A 16-year-old terror financing case brought by American victims of Hamas terrorism,“Weiss v. National Westminster Bank PLC,” has been petitioned to be heard by the Supreme Court. The court is expected to indicate whether they will hear the case by February 2022. If it is heard, it will be the most far-reaching civil anti-terrorism case since the 9/11 terror attacks.
At issue is whether a person who knowingly transfers substantial funds to a designated foreign terrorist organizations aids and abets that organization’s terrorist acts for purposes of civil liability under the Justice Against Sponsors of Terrorism Act.
According to Osen, LLC, the Manhattan and Hackensack, New Jersey-based law firm which brought the case, last week, 10 U.S. senators, including Sens. Robert Menendez (D-NJ), Charles E. Schumer (D-NY) and Kirsten Gillibrand (D-NY), and 10 Jewish organizations joined friend-of-the-court (amicus curiae) briefs in support of the plaintiffs’ petition.
The brief on behalf of the Jewish organizations was spearheaded by Justin C. Danilewitz of Saul Ewing Arnstein & Lehr LLP. Joining the Orthodox Union and the Anti-Defamation League on the brief were the American Association of Jewish Lawyers and Jurists, The Lawfare Project, StandWithUs, Zachor Legal Institute, Hadassah, Jerusalem Institute of Justice, Israeli-American Civic Action Network and Agudath Israel of America.
“This is a very important case on many levels,” said Dina Gielchinsky, counsel at Osen, LLC. “The U.S. government has long recognized that terrorist organizations don’t maintain legitimate financial firewalls between the funds they raise for civil or purportedly charitable activities, and those ultimately used to support terrorism. However, the federal courts of appeal have not taken a uniform approach to this issue, and the Supreme Court hasn’t yet clarified the scope of civil liability, so this case may determine if there’s a significant loophole in the law for ‘charitable’ donations to terrorist groups like Hamas.”
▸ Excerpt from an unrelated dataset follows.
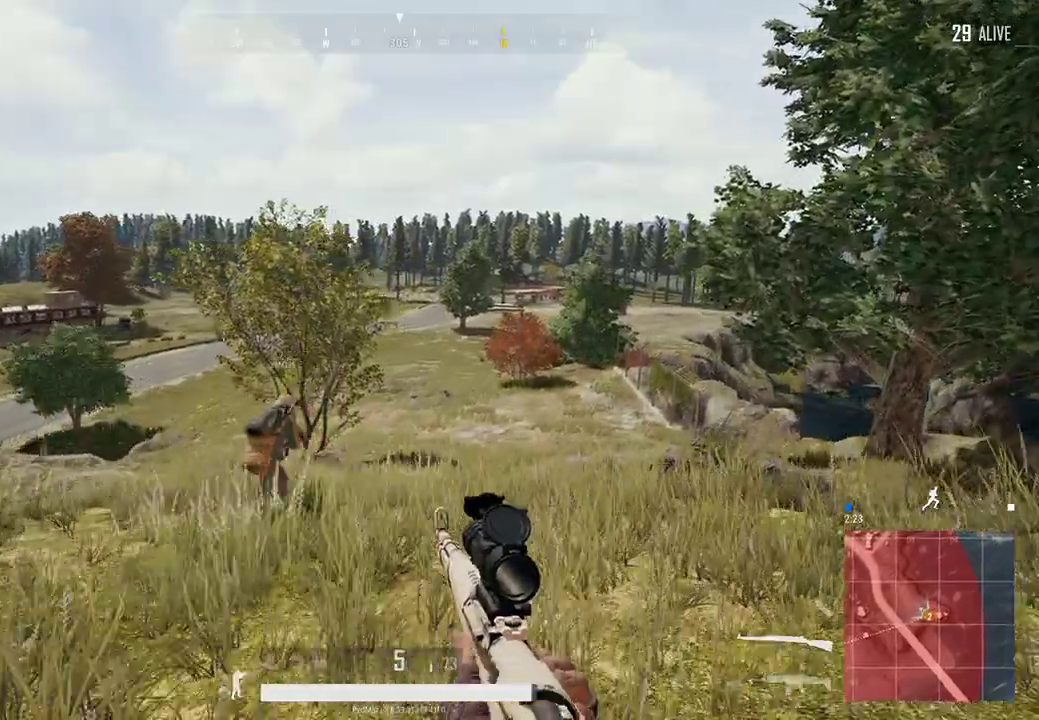
{"keys": ["d", "shift", "w"], "mouse": [], "events": []}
The suit, which was filed in 2005, comprises claims by the estates of American citizens who were killed and American citizens who were injured (and their family members) in terrorist attacks committed by Hamas in Israel between December 2001 and January 2004. The defendant is a British bank called National Westminster Bank, or “NatWest.” The plaintiffs alleged that NatWest held accounts for Interpal, a U.K.-based “charity” later designated as a Specially Designated Global Terrorist by the U.S. government; in fact, the U.S. Treasury Department found that “[r]eporting indicates that Interpal is the fundraising coordinator of HAMAS.”
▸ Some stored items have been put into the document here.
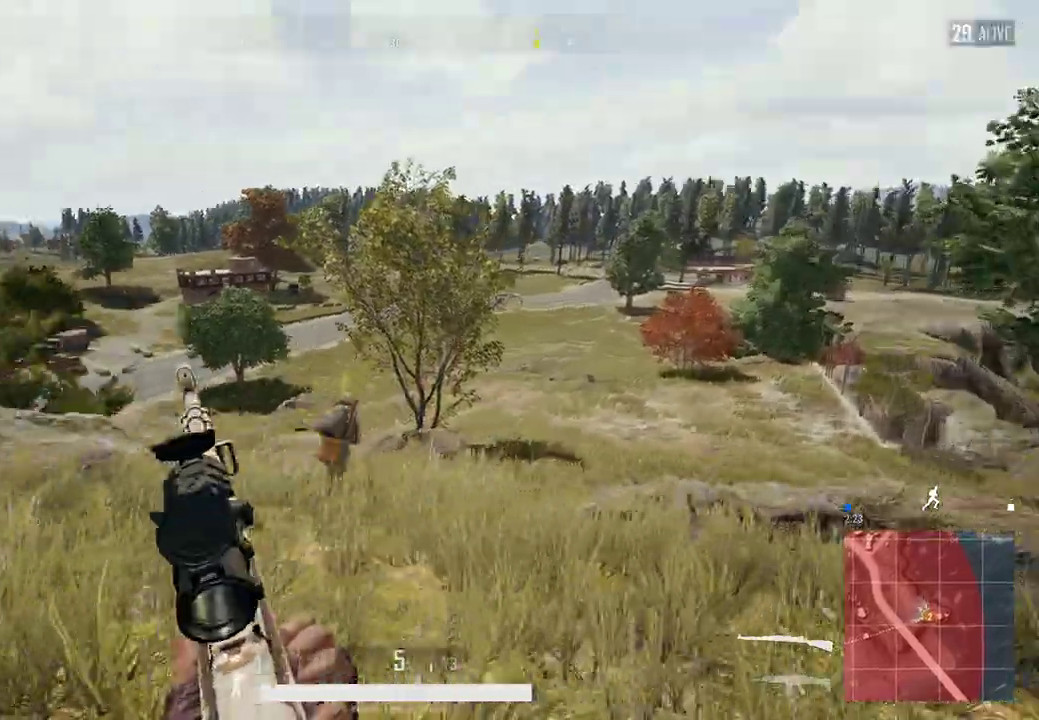
{"keys": ["d", "shift", "w"], "mouse": [], "events": []}
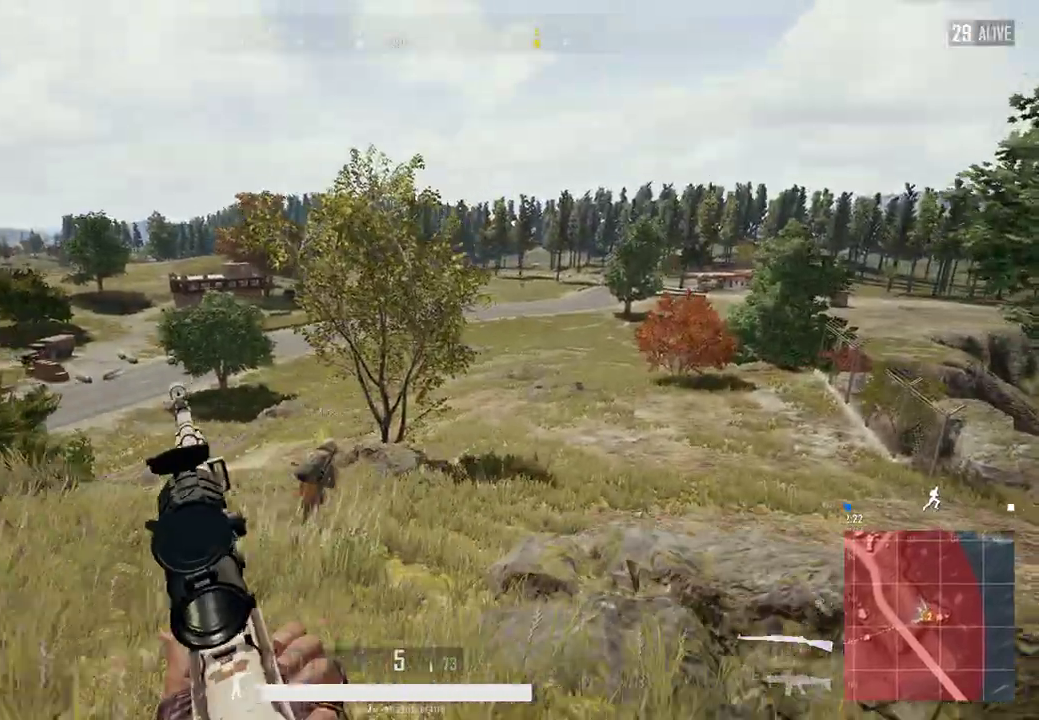
{"keys": ["d", "shift", "w"], "mouse": [], "events": []}
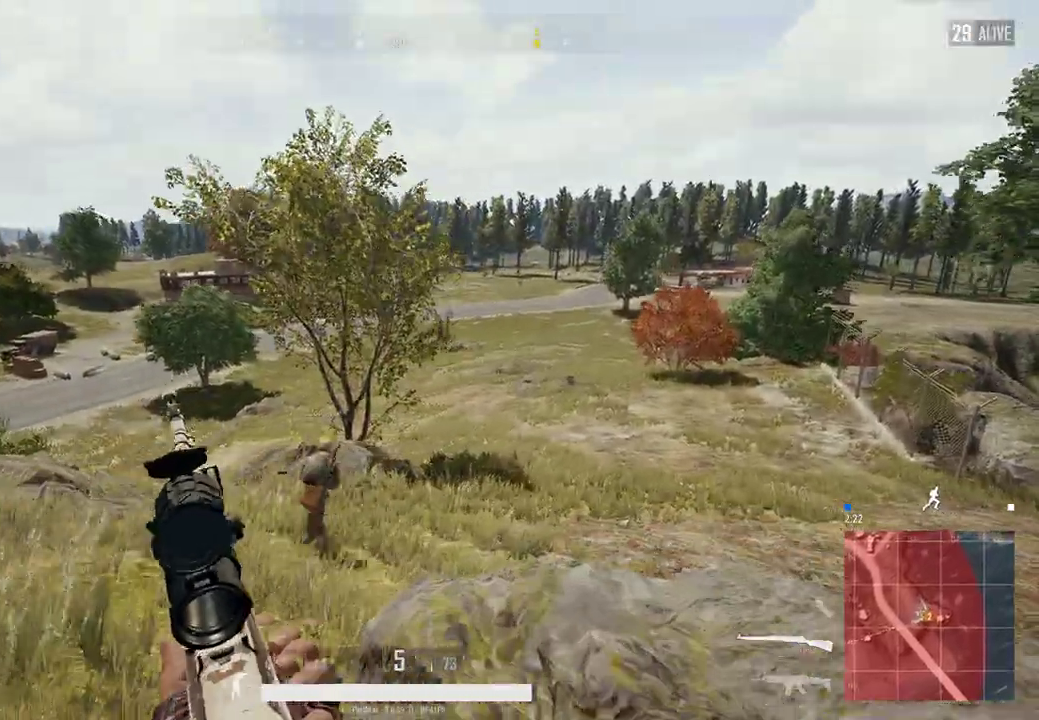
{"keys": ["d", "shift", "w"], "mouse": [], "events": []}
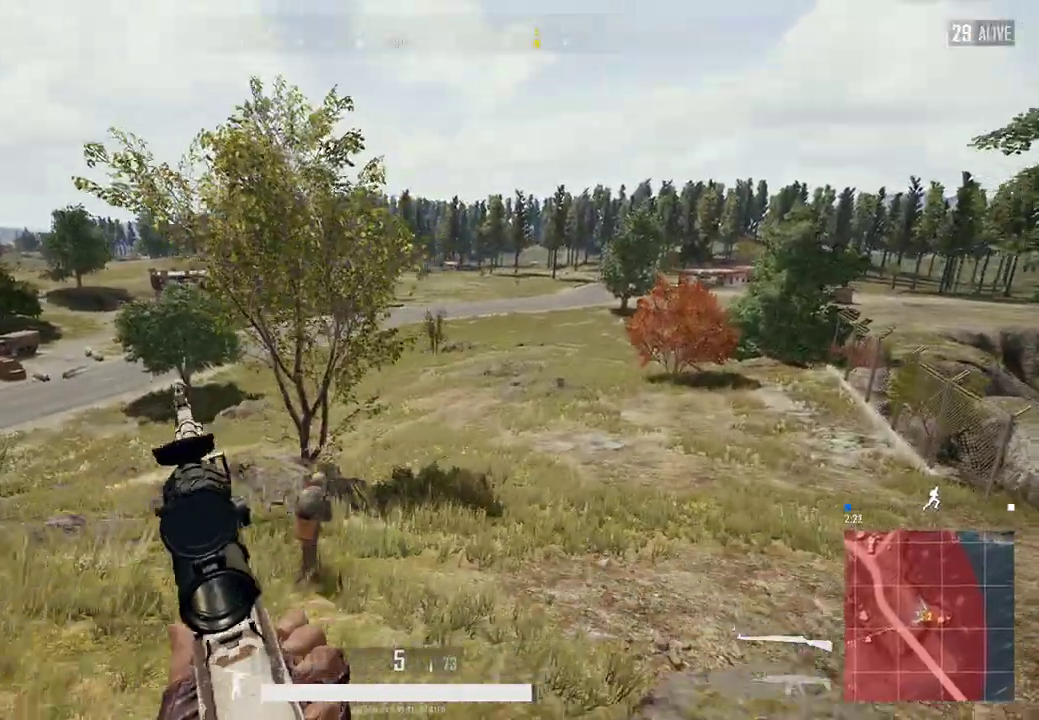
{"keys": [], "mouse": [], "events": [[367, "d", "up"], [433, "shift", "up"], [500, "w", "up"]]}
According to the suit, NatWest knowingly transferred millions of dollars to Hamas-controlled entities in the Palestinian Territories on Interpal’s behalf during the deadly wave of suicide bombings and other terrorist attacks perpetrated by Hamas and other Palestinian terrorist groups against Israeli civilians commonly referred to as the Second Intifada (2000-2004).
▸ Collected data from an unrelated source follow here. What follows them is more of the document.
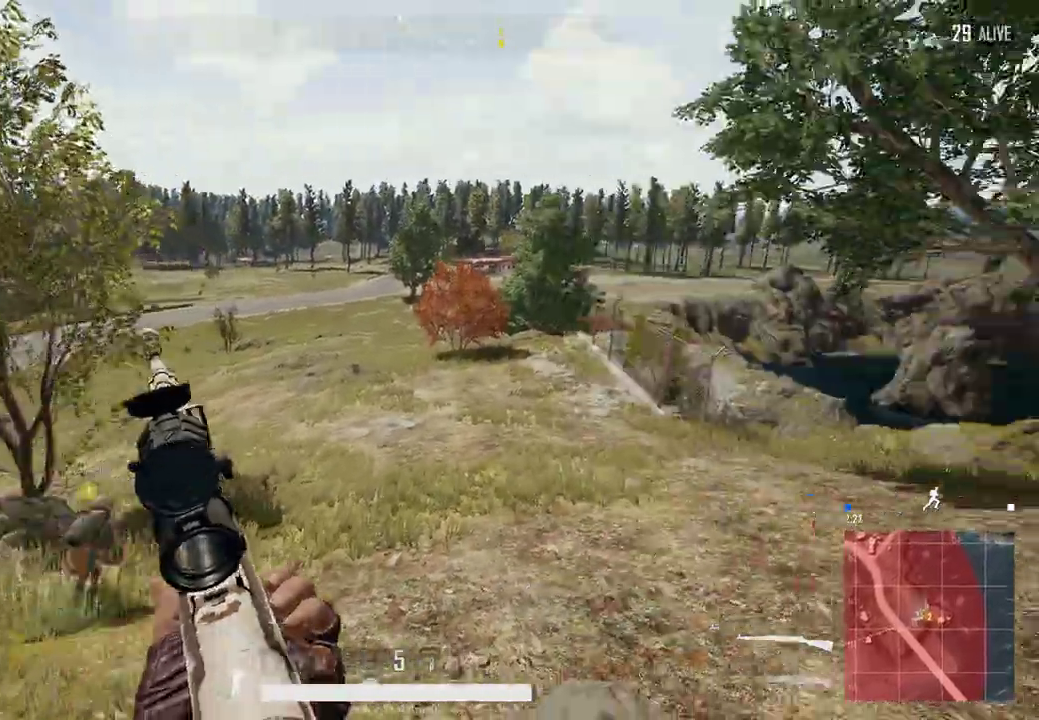
{"keys": [], "mouse": [], "events": []}
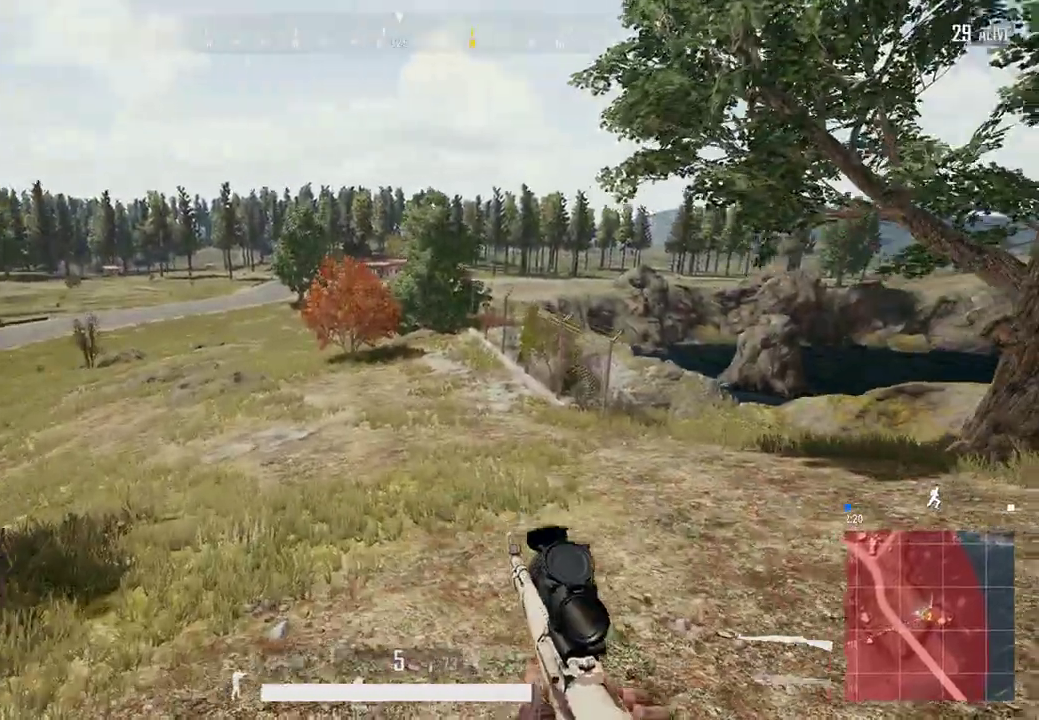
{"keys": [], "mouse": [], "events": []}
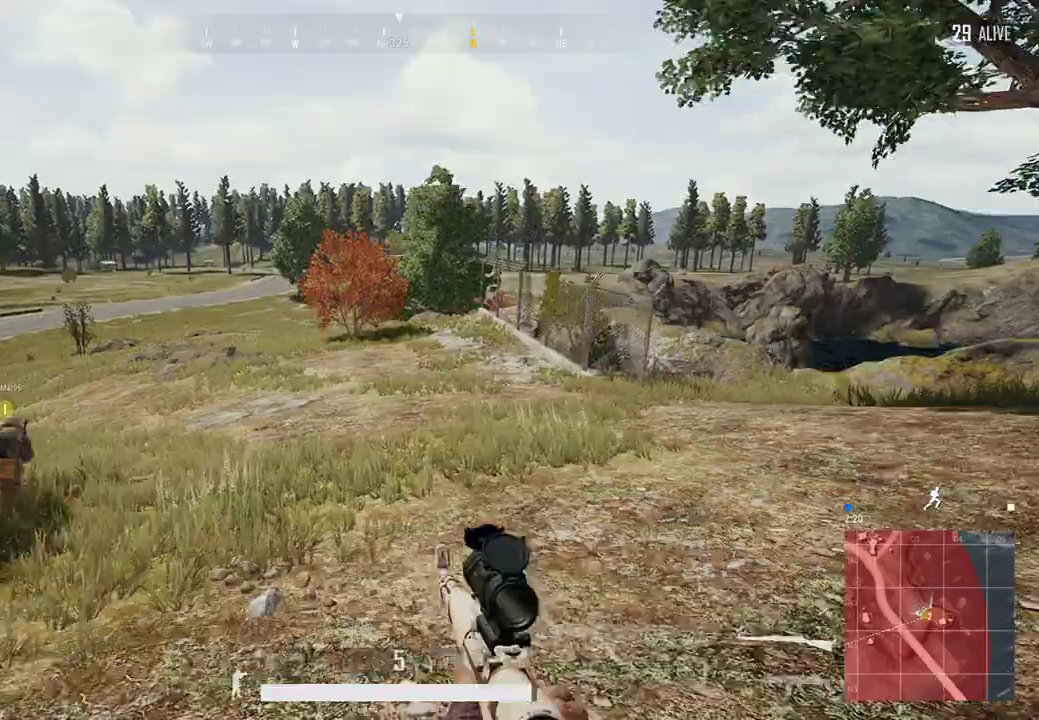
{"keys": [], "mouse": [], "events": [[367, "x", "down"], [467, "x", "up"]]}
The case was heard in two separate appeals to the United States Court of Appeals for the Second Circuit. The first time, in 2014, the Court of Appeals held that there was sufficient evidence from which a jury could conclude that “NatWest had knowledge that, or exhibited deliberate indifference to whether, Interpal provided material support to a terrorist organization.” But seven years later, in a decision this past April, the same court affirmed dismissal of the case because the Hamas institutions that NatWest sent millions of dollars to performed some charitable work, had not specifically “funded terrorist attacks or recruited persons to carry out such attacks,” and “Interpal did not indicate to NatWest that the transfers were for any terroristic purpose.”
Following that decision, the plaintiffs’ lawyers filed their petition for certiorari with the Supreme Court.
The brief filed on behalf of the 10 U.S. senators noted that the decision “marks the latest in an unfortunate tug-of-war between Congress and the lower courts, which have repeatedly refused to give Congress’s anti-terrorism statutes their plain, intended meaning.
“Congress has enacted overwhelmingly bipartisan legislation three times over the past five years—not a period known for political harmony—to correct judicial interpretations of the ATA that contravene Congress’s intent and improperly shut courthouse doors to terrorism victims. Enough is enough,” the senators’ letter stated.
The brief filed by the Orthodox Union, ADL, and other Jewish organizations notes that “Hamas’ terrorist attacks were foreseeable results of financing any part of Hamas’ activities” and that “Hamas uses civilian infrastructure as a cover for its violent acts. It plans military operations from mosques, and it uses medical transports as a cover to smuggle terrorists.”